2. Concorrência - Regras comunitárias - Legislação nacional de controlo dos preços de venda a retalho da carne de bovino -Compatibilidade

((Tratado CEE, artigos 3.°, alínea f), e 85.° ))

3. Livre circulação das mercadorias - Restrições quantitativas - Medidas de efeito equivalente - Regimes de preços - Legislação nacional de controlo dos preços de venda a retalho da carne de bovino - Insuficiente tomada em consideração das despesas de importação ou de abastecimento - Inadmissibilidade - Incompatibilidade com a organização comum de mercado

(Tratado CEE, artigo 30.°; Regulamento do Conselho n.° 805/68, artigo 22.°)

Sumário


1. No âmbito de um processo nos termos do artigo 177.° do Tratado, o Tribunal não pode pronunciar-se sobre a compatibilidade de uma disposição legislativa ou regulamentar nacional com o direito comunitário. Pode, no entanto, fornecer ao órgão jurisdicional nacional todos os elementos de interpretação resultantes do direito comunitário e que permitam a esse órgão decidir da compatibilidade dessas normas com a norma comunitária invocada.

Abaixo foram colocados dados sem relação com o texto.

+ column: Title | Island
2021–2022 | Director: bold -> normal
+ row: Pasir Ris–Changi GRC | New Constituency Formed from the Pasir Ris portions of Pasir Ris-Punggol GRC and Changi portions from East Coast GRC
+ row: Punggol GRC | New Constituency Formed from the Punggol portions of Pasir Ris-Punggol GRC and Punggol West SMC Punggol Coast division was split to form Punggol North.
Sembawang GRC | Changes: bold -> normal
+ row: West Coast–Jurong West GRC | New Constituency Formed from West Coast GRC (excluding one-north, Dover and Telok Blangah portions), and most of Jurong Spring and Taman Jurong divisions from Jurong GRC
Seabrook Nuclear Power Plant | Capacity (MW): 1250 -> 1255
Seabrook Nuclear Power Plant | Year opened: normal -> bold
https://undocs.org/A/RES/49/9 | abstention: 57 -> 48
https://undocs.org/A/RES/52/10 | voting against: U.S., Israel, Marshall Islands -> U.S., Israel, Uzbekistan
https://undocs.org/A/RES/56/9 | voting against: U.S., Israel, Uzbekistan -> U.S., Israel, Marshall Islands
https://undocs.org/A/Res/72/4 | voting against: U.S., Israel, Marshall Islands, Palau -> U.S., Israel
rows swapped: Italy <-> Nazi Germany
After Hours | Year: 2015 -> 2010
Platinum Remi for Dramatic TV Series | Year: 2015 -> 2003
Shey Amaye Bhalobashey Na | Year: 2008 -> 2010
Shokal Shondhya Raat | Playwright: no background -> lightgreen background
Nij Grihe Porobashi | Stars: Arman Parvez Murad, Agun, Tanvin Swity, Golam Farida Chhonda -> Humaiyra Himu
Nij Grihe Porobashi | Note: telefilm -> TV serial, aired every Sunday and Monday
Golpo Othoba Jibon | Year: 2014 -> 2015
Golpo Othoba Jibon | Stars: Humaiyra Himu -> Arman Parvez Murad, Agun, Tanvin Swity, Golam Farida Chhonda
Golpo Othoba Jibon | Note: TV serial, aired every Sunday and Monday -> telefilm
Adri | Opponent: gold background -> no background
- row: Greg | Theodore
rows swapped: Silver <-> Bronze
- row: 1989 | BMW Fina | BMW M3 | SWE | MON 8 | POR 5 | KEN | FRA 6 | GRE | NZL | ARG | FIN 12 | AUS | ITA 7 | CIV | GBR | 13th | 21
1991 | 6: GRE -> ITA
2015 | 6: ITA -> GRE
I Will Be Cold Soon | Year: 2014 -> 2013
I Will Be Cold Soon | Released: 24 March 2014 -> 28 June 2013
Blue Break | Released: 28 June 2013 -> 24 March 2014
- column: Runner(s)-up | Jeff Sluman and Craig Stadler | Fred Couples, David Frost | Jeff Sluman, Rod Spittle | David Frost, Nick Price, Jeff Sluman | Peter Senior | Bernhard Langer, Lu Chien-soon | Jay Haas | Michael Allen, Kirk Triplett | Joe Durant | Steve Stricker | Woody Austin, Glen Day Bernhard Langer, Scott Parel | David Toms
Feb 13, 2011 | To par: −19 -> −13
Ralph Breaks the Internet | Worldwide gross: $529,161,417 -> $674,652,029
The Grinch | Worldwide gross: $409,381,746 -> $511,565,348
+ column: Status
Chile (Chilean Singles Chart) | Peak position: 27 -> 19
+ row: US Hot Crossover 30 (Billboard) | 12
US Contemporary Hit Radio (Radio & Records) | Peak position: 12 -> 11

2. Os artigos 3.°, alínea f), e 85.° do Tratado não obstam a que a legislação nacional de um Estado-membro preveja a fixação dos preços de venda a retalho da carne de bovino pelas autoridades públicas.

3. Uma legislação nacional de controlo dos preços de venda a retalho da carne de bovino que proíba os retalhistas de vender os seus produtos aos consumidores por um preço que exceda o preço médio de compra, acrescido de uma margem de comercialização fixa e de um montante de despesas de transporte antecipadamente fixadas,

- constitui uma medida de efeito equivalente a uma restrição quantitativa, contrária ao artigo 30.° do Tratado CEE, bem como ao artigo 22.° do Regulamento n.° 805/68, que estabelece a organização comum de mercado no sector da carne de bovino, quando a margem fixa e o montante das despesas de transporte fixado antecipadamente não tiverem suficientemente em conta as despesas de importação efectivamente suportadas pelos retalhistas,

- é incompatível com o Regulamento n.° 805/68 do Conselho, no caso de as despesas de transporte fixadas antecipadamente se revelarem insuficientes para cobrir as despesas de abastecimento no mercado nacional que os retalhistas tenham efectivamente suportado, afectando, por conseguinte, a rede de distribuição das carnes de bovino em determinadas regiões.

Partes


No processo 188/86,

que tem por objecto um pedido dirigido ao Tribunal pela cour d' appel de Paris, ao abrigo do artigo 177.° do Tratado CEE, e destinado a obter, no processo pendente nesse órgão jurisdicional entre

Ministério Público

e

Régis Lefèvre, residente em Melun,

uma decisão a título prejudicial sobre a interpretação de algumas disposições do Tratado CEE, para efeito de apreciação de uma legislação nacional que fixa uma margem de comercialização para a venda a retalho da carne de bovino,

O TRIBUNAL (Terceira Secção),

constituído pelos Srs. Y. Galmot, presidente de secção, U. Everling e J. C. Moitinho de Almeida, juízes,

advogado-geral: M. Darmon

secretário f. f.: H. A. Ruehl, administrador principal

vistas as observações apresentadas:

- em representação de Régis Lefèvre, por P. Baudoin, advogado em Paris,

- em representação da Comissão das Comunidades Europeias, por D. Sorasio, membro do seu Serviço Jurídico, na qualidade de agente,

visto o relatório para audiência e após a realização desta em 5 de Fevereiro de 1987,

ouvidas as conclusões do advogado-geral apresentadas na audiência de 10 de Março de 1987,

profere o presente

Acórdão

Fundamentação jurídica do acórdão


1 Por acórdão de 25 de Junho de 1986, que deu entrada no Tribunal a 24 de Julho, a cour d' appel de Paris, ao abrigo do artigo 177.° do Tratado CEE, colocou uma questão prejudicial, relativa à interpretação de algumas disposições do Tratado CEE, a propósito da apreciação de uma legislação nacional que fixa uma margem de comercialização para a venda a retalho da carne de bovino.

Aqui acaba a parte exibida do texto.